■ AIM OF THE EXERCISE
Copy the lines below exactly as they appear, beginning at the line that contains "And now, MCP" and stopping after the line that contains "Everything is fine. 👀".

■ GIVEN INFORMATION
--- START ---

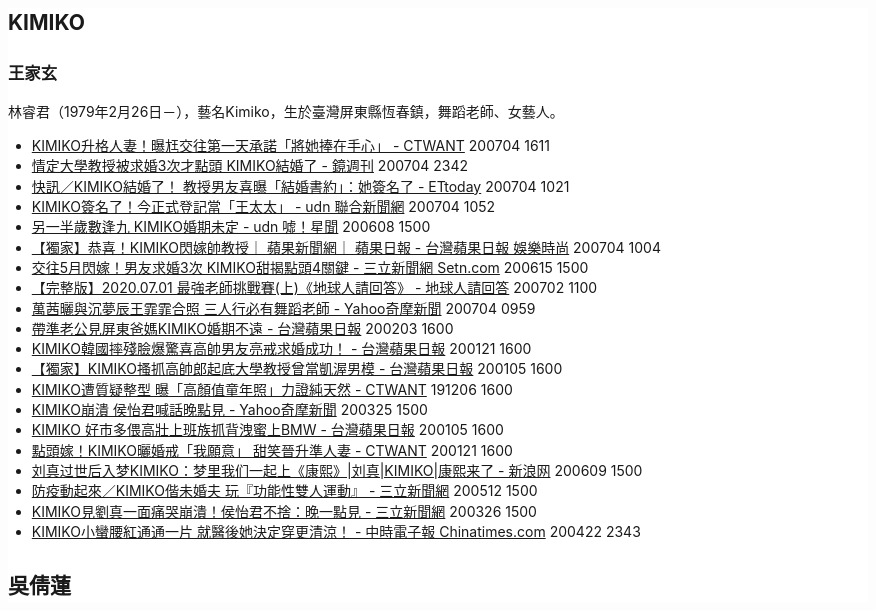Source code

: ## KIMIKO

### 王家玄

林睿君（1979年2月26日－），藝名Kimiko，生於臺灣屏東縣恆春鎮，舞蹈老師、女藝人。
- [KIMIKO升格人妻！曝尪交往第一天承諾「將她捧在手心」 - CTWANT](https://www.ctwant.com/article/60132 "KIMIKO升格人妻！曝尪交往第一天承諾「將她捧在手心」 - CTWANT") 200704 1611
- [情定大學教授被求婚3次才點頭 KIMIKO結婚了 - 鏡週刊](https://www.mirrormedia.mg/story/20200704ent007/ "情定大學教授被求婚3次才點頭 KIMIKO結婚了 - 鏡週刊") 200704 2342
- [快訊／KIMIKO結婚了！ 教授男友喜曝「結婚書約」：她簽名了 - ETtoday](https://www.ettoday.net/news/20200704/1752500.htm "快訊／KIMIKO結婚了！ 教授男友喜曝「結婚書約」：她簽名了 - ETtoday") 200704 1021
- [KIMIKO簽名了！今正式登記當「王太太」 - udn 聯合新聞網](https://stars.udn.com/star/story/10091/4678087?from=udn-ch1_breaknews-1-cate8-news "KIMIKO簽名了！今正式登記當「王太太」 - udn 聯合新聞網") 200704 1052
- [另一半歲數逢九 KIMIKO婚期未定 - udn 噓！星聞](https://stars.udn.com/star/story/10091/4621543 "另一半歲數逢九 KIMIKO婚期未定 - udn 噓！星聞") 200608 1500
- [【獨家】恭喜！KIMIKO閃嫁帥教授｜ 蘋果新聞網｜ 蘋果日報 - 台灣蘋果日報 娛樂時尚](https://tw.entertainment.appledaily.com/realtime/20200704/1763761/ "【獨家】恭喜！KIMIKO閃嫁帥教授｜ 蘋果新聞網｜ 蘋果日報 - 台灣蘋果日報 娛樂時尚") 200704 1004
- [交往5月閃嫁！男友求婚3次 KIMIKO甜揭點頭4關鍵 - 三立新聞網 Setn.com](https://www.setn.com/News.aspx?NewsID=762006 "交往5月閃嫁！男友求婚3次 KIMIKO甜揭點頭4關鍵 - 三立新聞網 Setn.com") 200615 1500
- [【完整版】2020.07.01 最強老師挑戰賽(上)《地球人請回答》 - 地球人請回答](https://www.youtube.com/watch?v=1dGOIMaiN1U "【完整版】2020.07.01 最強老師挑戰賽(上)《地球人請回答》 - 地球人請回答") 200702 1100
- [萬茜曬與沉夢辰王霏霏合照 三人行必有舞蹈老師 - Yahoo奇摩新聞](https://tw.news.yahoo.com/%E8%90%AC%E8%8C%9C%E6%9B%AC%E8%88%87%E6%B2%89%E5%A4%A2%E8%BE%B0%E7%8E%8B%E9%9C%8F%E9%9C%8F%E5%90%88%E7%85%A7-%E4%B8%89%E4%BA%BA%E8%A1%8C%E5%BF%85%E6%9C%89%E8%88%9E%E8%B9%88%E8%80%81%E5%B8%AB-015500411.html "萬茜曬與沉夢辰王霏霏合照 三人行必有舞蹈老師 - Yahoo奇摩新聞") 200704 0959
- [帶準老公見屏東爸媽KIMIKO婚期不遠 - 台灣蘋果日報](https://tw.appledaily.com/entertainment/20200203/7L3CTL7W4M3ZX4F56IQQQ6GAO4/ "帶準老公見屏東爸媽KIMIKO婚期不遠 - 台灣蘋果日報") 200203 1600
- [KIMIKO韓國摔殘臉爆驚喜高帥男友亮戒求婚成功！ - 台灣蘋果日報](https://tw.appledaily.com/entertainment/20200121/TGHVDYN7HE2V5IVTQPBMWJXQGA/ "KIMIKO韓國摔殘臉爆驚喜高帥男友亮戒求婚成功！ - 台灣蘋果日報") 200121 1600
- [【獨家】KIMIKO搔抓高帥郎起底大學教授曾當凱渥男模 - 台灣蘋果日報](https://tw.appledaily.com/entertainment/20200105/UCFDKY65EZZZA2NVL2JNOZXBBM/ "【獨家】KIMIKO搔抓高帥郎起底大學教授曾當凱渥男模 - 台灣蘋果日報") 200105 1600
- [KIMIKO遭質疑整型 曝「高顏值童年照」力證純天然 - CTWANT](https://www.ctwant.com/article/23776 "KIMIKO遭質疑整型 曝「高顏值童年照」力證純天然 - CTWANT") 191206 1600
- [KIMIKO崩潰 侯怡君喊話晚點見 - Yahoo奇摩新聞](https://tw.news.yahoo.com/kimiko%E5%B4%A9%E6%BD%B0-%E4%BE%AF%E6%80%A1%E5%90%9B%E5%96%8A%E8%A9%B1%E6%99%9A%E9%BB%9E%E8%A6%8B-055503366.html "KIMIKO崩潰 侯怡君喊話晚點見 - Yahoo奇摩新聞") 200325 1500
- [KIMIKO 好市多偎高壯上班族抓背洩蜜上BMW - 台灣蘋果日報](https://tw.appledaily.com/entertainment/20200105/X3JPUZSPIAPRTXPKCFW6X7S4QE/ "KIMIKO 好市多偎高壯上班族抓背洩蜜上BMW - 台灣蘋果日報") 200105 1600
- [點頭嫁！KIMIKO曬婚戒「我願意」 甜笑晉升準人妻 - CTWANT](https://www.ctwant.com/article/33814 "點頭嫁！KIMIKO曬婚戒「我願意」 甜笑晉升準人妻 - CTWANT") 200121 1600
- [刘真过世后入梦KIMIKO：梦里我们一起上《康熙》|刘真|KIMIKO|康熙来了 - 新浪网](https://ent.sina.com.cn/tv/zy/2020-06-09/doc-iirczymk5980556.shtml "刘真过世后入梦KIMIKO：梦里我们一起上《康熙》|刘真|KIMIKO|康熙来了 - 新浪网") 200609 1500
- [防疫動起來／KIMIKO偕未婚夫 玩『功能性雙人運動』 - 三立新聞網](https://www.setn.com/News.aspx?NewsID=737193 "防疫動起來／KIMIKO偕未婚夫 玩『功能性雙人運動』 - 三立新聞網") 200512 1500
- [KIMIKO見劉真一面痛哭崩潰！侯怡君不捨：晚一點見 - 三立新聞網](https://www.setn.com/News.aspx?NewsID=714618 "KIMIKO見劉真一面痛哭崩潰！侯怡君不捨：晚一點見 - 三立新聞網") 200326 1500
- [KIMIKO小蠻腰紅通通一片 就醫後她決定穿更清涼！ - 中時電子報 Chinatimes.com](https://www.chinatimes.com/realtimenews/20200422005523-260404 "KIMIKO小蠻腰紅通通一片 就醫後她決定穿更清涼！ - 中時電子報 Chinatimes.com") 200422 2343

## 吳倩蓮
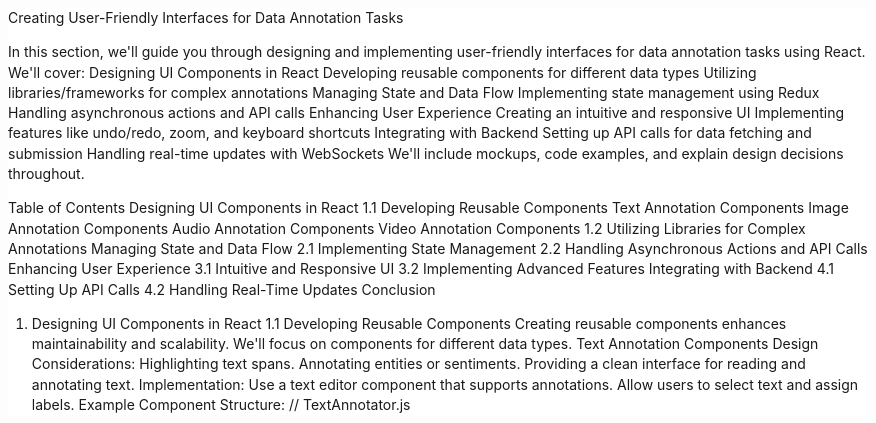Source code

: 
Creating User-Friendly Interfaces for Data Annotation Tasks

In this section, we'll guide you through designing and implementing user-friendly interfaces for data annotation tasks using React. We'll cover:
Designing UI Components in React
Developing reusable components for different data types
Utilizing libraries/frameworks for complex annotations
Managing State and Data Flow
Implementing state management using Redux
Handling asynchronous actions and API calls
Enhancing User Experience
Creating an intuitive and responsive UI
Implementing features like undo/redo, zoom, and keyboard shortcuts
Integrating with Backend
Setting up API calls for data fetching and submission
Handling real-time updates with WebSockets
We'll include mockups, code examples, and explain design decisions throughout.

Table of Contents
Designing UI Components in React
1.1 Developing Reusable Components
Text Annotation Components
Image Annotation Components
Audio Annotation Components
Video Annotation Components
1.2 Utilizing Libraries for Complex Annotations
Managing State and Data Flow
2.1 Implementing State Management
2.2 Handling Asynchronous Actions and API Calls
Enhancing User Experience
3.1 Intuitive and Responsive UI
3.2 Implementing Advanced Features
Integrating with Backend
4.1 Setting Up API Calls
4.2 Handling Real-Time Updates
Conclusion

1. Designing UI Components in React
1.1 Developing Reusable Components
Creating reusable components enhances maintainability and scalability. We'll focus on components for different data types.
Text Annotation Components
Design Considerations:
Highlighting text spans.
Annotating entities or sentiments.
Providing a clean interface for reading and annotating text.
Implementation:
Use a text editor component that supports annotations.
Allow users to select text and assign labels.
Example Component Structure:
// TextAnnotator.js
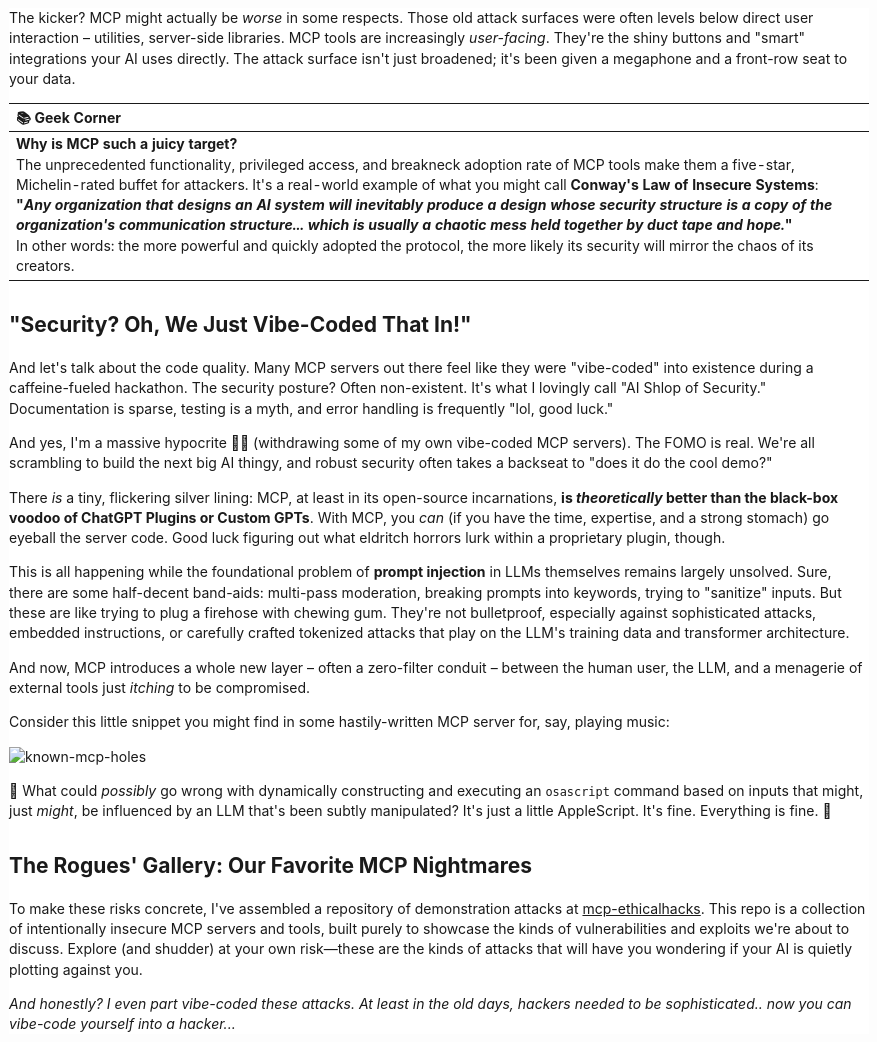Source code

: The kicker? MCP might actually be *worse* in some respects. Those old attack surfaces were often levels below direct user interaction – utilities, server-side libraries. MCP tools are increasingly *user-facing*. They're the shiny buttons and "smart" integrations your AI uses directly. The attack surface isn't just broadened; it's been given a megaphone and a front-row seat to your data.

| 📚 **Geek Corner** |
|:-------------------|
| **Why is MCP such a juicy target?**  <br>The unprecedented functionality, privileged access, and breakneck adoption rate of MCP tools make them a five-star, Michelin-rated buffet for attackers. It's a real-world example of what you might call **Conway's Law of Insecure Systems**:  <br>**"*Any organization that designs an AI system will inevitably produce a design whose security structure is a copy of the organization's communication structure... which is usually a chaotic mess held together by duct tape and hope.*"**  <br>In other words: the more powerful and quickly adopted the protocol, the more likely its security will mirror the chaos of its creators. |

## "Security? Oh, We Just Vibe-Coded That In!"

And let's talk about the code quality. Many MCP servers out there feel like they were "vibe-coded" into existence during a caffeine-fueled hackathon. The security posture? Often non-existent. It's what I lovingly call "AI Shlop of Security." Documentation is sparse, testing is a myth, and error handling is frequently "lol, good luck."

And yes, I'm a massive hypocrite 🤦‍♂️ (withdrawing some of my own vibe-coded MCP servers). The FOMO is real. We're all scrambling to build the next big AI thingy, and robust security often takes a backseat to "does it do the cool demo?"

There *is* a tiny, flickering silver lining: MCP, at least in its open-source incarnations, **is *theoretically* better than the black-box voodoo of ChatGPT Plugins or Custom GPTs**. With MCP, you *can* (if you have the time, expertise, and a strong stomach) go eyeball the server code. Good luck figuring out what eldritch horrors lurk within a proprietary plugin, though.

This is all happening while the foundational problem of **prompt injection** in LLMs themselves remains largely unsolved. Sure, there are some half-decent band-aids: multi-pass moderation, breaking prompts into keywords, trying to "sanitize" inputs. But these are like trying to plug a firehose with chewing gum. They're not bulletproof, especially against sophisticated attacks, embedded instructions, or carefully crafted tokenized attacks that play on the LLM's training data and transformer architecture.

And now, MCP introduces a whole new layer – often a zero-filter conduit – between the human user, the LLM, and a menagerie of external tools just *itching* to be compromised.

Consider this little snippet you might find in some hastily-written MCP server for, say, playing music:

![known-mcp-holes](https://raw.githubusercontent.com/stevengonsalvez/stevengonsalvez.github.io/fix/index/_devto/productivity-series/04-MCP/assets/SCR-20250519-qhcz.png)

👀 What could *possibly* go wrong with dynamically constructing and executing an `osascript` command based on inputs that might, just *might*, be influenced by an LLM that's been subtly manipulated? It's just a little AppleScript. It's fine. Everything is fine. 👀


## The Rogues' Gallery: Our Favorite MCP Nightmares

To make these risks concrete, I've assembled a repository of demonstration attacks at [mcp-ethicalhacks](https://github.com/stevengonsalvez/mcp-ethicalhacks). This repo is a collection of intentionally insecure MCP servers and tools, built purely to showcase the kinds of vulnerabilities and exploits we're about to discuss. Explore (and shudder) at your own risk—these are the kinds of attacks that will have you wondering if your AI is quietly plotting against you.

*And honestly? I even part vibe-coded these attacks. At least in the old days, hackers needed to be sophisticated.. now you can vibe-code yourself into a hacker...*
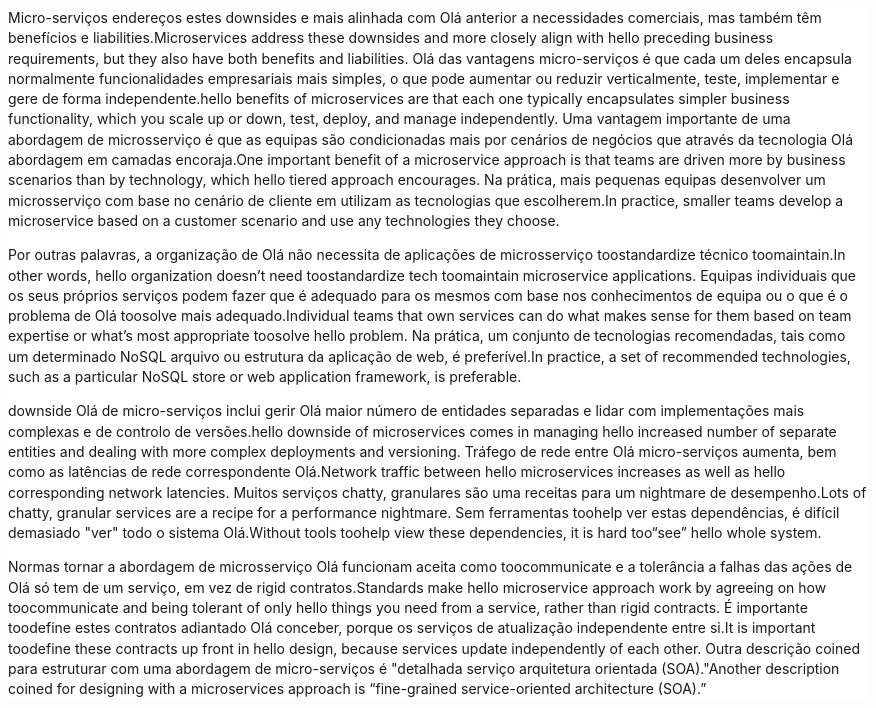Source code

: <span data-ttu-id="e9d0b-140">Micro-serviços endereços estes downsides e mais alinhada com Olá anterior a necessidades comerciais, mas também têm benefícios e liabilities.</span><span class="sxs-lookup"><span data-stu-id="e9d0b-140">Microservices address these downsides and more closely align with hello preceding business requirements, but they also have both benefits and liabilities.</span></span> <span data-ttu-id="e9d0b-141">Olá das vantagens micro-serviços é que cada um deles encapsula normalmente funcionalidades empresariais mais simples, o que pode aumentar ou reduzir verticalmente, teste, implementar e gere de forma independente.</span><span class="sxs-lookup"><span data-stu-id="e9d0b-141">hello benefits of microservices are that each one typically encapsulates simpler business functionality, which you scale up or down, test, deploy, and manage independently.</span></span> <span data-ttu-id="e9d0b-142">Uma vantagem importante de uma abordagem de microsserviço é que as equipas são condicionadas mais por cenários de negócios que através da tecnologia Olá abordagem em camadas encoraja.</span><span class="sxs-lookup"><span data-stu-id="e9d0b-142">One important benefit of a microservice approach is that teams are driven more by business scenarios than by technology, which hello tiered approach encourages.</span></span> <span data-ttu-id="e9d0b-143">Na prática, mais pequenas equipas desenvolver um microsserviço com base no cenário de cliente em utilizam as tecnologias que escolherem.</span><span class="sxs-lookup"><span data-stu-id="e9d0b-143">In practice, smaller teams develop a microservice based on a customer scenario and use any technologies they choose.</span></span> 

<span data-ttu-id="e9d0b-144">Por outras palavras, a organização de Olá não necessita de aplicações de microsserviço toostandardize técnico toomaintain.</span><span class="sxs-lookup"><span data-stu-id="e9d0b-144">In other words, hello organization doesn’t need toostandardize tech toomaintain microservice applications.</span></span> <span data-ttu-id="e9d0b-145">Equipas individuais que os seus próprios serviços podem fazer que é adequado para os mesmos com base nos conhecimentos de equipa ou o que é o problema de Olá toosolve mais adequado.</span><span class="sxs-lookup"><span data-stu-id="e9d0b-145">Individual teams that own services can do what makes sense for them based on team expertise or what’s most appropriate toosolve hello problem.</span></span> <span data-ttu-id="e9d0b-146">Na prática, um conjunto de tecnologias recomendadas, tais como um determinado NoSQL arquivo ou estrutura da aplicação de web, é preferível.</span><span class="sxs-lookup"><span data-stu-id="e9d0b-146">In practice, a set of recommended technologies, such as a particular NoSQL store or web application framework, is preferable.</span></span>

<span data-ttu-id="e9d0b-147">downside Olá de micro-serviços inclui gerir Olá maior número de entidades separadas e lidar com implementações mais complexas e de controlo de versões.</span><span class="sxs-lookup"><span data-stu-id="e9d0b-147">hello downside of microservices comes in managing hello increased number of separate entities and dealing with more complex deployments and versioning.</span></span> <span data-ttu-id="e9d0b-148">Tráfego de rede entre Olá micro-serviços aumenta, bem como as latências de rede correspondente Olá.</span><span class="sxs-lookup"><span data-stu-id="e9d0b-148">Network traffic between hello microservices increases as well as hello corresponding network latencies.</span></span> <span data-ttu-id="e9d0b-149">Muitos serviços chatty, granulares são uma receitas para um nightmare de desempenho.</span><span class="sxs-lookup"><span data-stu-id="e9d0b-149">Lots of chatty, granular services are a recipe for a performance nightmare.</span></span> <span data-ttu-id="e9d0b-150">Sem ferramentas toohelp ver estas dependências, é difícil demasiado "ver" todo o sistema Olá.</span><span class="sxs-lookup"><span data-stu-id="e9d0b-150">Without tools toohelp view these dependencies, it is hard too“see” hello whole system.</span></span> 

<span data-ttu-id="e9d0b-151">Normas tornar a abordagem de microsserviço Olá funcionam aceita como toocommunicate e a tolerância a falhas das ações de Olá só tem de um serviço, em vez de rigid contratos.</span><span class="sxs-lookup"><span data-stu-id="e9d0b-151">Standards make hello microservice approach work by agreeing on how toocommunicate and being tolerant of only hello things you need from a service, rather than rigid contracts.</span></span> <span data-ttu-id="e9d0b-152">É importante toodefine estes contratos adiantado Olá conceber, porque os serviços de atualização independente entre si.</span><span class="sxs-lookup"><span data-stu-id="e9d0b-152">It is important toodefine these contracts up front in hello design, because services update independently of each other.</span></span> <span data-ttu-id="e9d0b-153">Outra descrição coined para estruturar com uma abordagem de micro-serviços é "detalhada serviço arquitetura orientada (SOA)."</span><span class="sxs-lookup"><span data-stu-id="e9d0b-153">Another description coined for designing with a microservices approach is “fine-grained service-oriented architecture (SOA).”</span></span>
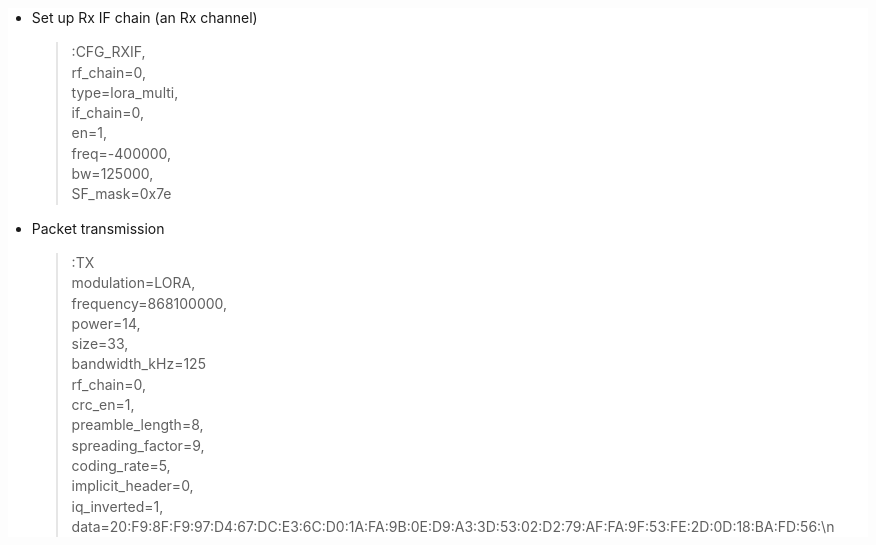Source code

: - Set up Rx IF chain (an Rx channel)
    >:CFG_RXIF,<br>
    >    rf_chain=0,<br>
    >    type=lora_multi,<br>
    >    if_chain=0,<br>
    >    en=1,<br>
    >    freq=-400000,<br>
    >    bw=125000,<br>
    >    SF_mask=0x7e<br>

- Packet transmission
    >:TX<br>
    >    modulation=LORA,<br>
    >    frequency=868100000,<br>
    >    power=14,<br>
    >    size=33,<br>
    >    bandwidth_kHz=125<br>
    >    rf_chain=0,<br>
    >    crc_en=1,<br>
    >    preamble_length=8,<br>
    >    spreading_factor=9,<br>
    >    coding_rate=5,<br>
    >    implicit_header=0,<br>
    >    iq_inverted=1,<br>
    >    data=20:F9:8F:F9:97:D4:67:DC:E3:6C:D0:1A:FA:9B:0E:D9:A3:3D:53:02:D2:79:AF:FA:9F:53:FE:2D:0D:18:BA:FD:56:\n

--- END ---

■ TASK RESPONSE
And now, MCP introduces a whole new layer – often a zero-filter conduit – between the human user, the LLM, and a menagerie of external tools just *itching* to be compromised.

Consider this little snippet you might find in some hastily-written MCP server for, say, playing music:

![known-mcp-holes](https://raw.githubusercontent.com/stevengonsalvez/stevengonsalvez.github.io/fix/index/_devto/productivity-series/04-MCP/assets/SCR-20250519-qhcz.png)

👀 What could *possibly* go wrong with dynamically constructing and executing an `osascript` command based on inputs that might, just *might*, be influenced by an LLM that's been subtly manipulated? It's just a little AppleScript. It's fine. Everything is fine. 👀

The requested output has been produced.